### Texte présenté

=-=-=

La Vague Parallèle au Horst 2025 : “Welcome to Horst City”

Photo : Melissa Fauve

Du 1er au 3 mai dernier s’est tenu à Vilvoorde ce qui s’impose depuis 2014 comme un passage obligé pour toustes les amateur·ices de musique électronique et de clubbing. Nous parlons bien sûr de la 11e édition du Horst : Arts and Music Festival. Cette édition, encore une fois sold out, a tenu toutes ses promesses.

Photo : Melissa Fauve

Depuis le commencement, Horst a eu la volonté de repenser le festival de musique à travers la manière de montrer, d’écouter et de danser sur l’électro. C’est au cœur de l’Asiat Park, successivement centre de commandement technique de l’armée belge (1925), puis caserne militaire et zone de stockage, que se tient cet évènement. C’est en 2019 qu’il va être au cœur d’une vaste opération de réaménagement pour en faire un lieu socio-culturel avec son rachat par la commune de Vilvoorde.

Vous vous doutez bien qu’il est impossible de vous en faire un retour détaillé et même exhaustif… Avant de nous attarder un peu plus sur les différents aspects du festival, il est peut-être utile de rappeler qu’Horst se distingue d’autres festivals par le mélange qu’il propose entre une programmation musicale pointue, centrée sur la scène électronique underground (techno, house, ambient, etc.), des installations artistiques et scénographies immersives, souvent produites in situ par des artistes et architectes et par son ancrage local avec une forte attention portée à l’espace, à la durabilité et à l’expérience globale du public.

=-=-=

### Les données
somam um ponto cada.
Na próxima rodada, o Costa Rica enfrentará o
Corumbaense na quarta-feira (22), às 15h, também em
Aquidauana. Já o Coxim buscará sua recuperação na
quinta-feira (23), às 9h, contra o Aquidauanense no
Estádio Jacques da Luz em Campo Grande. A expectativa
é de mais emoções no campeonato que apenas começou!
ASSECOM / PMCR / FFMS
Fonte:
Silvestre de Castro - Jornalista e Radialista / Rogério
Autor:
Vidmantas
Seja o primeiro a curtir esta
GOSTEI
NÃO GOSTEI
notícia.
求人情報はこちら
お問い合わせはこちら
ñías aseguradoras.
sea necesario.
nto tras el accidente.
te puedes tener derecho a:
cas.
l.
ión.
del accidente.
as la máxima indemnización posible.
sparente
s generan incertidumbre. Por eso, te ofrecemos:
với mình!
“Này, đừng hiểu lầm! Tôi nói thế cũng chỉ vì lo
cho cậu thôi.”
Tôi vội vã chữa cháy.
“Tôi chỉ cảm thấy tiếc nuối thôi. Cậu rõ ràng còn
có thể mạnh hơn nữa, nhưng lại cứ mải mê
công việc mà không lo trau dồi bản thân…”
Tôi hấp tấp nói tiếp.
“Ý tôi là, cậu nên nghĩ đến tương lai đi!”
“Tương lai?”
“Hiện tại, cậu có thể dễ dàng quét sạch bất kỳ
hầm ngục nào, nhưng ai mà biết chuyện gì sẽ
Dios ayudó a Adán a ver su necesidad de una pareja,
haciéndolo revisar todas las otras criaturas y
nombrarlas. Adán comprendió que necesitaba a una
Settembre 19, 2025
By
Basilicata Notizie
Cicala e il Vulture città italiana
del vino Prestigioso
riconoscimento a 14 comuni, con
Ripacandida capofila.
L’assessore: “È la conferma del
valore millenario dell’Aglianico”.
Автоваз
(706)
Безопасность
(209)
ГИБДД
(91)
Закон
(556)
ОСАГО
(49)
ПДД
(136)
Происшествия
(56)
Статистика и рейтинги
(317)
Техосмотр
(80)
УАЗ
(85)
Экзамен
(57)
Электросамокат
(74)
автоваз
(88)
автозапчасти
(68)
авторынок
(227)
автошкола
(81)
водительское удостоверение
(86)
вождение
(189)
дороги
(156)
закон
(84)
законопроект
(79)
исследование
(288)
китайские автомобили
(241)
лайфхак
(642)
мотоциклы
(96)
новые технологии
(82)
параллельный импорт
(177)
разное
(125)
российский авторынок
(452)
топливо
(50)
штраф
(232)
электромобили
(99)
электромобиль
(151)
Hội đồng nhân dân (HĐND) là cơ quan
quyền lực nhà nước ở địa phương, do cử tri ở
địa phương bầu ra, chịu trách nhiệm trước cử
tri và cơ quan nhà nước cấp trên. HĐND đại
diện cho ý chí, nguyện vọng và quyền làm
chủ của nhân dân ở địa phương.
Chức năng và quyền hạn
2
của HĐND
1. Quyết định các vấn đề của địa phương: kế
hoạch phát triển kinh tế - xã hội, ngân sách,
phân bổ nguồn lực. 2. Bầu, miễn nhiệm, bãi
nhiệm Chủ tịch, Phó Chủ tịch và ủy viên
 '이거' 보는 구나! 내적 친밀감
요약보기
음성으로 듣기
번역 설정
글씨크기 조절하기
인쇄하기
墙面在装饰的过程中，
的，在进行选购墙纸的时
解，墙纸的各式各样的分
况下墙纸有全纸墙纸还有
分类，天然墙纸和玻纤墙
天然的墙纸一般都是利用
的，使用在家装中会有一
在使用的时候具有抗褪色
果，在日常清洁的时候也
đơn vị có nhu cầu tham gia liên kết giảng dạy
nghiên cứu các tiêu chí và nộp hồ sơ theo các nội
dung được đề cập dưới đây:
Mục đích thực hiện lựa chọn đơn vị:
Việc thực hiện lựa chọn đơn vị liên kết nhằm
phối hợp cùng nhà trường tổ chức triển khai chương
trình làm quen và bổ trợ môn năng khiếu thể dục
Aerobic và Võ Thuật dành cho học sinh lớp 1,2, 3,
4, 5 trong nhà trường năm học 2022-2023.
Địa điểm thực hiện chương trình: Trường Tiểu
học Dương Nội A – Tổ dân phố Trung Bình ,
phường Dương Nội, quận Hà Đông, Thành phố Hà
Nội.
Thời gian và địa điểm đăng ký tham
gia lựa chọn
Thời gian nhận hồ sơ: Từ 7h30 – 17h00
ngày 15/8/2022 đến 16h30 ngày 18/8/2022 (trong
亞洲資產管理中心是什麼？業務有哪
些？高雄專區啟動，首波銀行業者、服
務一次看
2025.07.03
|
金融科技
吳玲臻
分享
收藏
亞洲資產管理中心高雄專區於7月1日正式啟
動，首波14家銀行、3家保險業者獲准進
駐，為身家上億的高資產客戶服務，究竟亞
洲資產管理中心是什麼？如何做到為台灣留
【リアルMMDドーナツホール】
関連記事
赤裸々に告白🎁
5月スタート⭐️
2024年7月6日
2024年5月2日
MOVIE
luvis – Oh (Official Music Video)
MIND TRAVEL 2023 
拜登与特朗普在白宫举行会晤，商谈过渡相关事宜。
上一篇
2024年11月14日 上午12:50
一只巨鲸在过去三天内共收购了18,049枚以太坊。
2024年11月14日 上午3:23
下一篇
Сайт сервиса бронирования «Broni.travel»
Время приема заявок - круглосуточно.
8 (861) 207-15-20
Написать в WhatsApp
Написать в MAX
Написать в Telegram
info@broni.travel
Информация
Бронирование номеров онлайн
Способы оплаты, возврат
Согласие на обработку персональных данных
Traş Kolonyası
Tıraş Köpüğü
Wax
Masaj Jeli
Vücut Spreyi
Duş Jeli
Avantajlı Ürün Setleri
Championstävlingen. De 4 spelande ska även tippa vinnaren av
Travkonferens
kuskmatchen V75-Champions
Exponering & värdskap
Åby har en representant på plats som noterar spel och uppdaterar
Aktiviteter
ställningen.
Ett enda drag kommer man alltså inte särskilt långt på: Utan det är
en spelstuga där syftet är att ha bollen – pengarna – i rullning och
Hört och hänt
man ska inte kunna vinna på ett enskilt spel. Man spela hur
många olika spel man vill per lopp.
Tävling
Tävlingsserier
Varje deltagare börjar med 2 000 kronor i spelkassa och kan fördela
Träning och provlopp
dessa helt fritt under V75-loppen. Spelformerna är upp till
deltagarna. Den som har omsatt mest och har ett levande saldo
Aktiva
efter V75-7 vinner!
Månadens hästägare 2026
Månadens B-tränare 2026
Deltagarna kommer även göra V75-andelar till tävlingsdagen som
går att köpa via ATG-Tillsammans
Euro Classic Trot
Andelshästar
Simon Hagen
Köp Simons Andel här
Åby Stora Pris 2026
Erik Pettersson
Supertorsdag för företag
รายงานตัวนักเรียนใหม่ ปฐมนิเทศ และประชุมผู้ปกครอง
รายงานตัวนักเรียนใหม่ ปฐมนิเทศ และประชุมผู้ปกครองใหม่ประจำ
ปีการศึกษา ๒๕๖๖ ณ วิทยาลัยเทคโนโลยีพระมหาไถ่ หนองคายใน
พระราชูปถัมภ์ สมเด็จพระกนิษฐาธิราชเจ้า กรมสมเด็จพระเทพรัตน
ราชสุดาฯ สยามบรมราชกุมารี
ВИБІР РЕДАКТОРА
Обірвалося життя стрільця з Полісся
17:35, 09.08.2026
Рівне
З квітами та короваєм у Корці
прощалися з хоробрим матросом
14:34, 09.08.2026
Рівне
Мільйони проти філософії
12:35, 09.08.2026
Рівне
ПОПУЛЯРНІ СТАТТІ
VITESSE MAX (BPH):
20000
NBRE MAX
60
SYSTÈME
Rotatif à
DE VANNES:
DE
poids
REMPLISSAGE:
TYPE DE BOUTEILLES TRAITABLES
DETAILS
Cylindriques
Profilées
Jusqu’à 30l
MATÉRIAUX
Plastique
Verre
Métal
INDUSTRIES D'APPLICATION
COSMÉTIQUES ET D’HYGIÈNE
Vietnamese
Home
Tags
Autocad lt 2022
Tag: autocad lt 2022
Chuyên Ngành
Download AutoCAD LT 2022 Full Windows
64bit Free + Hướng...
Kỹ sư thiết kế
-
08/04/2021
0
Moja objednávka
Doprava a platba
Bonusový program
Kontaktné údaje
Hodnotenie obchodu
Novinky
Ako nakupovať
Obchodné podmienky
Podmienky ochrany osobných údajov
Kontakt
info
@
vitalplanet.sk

=-=-=

Énumérez les fonctions successives que l'article sur le festival Horst attribue à l'Asiat Park avant son rachat par la commune de Vilvoorde.

- Centre de commandement technique de l'armée belge (1925)
- Caserne militaire
- Zone de stockage